Debt assists a business until the business has trouble paying it off, either with new capital or with free cash flow. Part and parcel of capitalism is the process of ‘creative destruction’ where failed businesses are mercilessly liquidated by their bankers. While that is not too common, we often do see indebted companies permanently diluting shareholders because lenders force them to raise capital at a distressed price. Of course, debt can be an important tool in businesses, particularly capital heavy businesses. When we examine debt levels, we first consider both cash and debt levels, together.

See our latest analysis for Asia Pacific Wire & Cable

What Is Asia Pacific Wire & Cable’s Net Debt?

You can click the graphic below for the historical numbers, but it shows that Asia Pacific Wire & Cable had US$22.3m of debt in September 2019, down from US$31.0m, one year before. However, it does have US$50.7m in cash offsetting this, leading to net cash of US$28.4m.

NasdaqGM:APWC Historical Debt April 3rd 2020
NasdaqGM:APWC Historical Debt April 3rd 2020

A Look At Asia Pacific Wire & Cable’s Liabilities

We can see from the most recent balance sheet that Asia Pacific Wire & Cable had liabilities of US$66.5m falling due within a year, and liabilities of US$15.5m due beyond that. Offsetting this, it had US$50.7m in cash and US$93.7m in receivables that were due within 12 months. So it can boast US$62.4m more liquid assets than total liabilities.

This surplus liquidity suggests that Asia Pacific Wire & Cable’s balance sheet could take a hit just as well as Homer Simpson’s head can take a punch. On this basis we think its balance sheet is strong like a sleek panther or even a proud lion. Succinctly put, Asia Pacific Wire & Cable boasts net cash, so it’s fair to say it does not have a heavy debt load! When analysing debt levels, the balance sheet is the obvious place to start. But it is Asia Pacific Wire & Cable’s earnings that will influence how the balance sheet holds up in the future. So if you’re keen to discover more about its earnings, it might be worth checking out this graph of its long term earnings trend.

In the last year Asia Pacific Wire & Cable had negative earnings before interest and tax, and actually shrunk its revenue by 22%, to US$357m. That makes us nervous, to say the least.

So How Risky Is Asia Pacific Wire & Cable?

While Asia Pacific Wire & Cable lost money on an earnings before interest and tax (EBIT) level, it actually generated positive free cash flow US$8.1m. So taking that on face value, and considering the net cash situation, we don’t think that the stock is too risky in the near term. There’s no doubt the next few years will be crucial to how the business matures.

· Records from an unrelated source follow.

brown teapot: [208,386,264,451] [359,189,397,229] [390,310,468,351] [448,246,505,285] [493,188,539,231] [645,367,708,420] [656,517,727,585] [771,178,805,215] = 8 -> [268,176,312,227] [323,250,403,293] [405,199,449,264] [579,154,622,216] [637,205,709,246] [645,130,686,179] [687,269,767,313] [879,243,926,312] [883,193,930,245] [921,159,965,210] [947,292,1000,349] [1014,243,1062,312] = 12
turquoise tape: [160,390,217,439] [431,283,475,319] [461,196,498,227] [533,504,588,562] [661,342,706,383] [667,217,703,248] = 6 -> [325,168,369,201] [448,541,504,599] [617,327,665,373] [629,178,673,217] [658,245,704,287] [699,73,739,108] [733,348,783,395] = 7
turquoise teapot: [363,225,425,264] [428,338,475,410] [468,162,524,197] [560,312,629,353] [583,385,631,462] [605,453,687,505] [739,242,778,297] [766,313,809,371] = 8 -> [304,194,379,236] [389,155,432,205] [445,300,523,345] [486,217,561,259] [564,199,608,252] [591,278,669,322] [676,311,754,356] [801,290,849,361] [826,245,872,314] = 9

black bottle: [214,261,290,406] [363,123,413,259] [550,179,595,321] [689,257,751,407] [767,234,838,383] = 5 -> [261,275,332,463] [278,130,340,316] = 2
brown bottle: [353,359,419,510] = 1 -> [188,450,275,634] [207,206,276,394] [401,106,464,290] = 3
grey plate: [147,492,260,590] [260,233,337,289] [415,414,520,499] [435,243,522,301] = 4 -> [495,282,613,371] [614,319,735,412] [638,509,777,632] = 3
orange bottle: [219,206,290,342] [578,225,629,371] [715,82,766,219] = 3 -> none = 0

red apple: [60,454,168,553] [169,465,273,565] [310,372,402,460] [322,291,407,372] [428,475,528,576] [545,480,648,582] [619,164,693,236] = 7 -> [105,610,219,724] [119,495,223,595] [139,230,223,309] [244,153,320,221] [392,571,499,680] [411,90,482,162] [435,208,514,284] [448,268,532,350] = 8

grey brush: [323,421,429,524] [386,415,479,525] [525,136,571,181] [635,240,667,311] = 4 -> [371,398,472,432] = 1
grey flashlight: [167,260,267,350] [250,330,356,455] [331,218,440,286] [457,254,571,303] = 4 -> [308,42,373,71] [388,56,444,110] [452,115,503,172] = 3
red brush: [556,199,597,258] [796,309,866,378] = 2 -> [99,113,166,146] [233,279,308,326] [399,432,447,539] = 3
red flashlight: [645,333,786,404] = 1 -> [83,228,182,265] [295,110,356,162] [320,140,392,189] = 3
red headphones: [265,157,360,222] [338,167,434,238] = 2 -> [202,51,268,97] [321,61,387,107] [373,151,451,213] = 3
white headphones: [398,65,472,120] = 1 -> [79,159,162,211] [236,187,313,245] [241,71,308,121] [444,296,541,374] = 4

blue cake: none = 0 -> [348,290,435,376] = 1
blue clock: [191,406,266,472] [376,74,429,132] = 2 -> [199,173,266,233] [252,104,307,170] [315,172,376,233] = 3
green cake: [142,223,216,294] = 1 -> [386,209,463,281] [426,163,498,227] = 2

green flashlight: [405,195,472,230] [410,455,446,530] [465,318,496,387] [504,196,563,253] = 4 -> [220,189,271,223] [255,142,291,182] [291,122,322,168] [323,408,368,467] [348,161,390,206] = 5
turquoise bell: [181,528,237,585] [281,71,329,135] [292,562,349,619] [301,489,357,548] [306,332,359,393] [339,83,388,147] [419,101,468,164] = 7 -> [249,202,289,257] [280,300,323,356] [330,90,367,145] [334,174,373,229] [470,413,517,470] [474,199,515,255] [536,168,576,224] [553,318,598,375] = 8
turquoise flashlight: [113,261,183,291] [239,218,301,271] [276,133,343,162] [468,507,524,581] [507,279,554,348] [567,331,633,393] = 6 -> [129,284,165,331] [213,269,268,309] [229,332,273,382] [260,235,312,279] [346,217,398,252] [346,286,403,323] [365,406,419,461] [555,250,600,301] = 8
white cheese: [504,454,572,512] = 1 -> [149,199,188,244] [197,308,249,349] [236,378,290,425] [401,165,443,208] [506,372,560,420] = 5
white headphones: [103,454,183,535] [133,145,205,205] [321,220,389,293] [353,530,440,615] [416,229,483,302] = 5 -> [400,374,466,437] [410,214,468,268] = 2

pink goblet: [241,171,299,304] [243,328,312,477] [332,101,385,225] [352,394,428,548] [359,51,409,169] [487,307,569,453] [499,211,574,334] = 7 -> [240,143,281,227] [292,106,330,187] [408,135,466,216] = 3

There’s no doubt that we learn most about debt from the balance sheet. But ultimately, every company can contain risks that exist outside of the balance sheet. For instance, we’ve identified 2 warning signs for Asia Pacific Wire & Cable that you should be aware of.

If, after all that, you’re more interested in a fast growing company with a rock-solid balance sheet, then check out our list of net cash growth stocks without delay.

If you spot an error that warrants correction, please contact the editor at This article by Simply Wall St is general in nature. It does not constitute a recommendation to buy or sell any stock, and does not take account of your objectives, or your financial situation. Simply Wall St has no position in the stocks mentioned.

We aim to bring you long-term focused research analysis driven by fundamental data. Note that our analysis may not factor in the latest price-sensitive company announcements or qualitative material. Thank you for reading.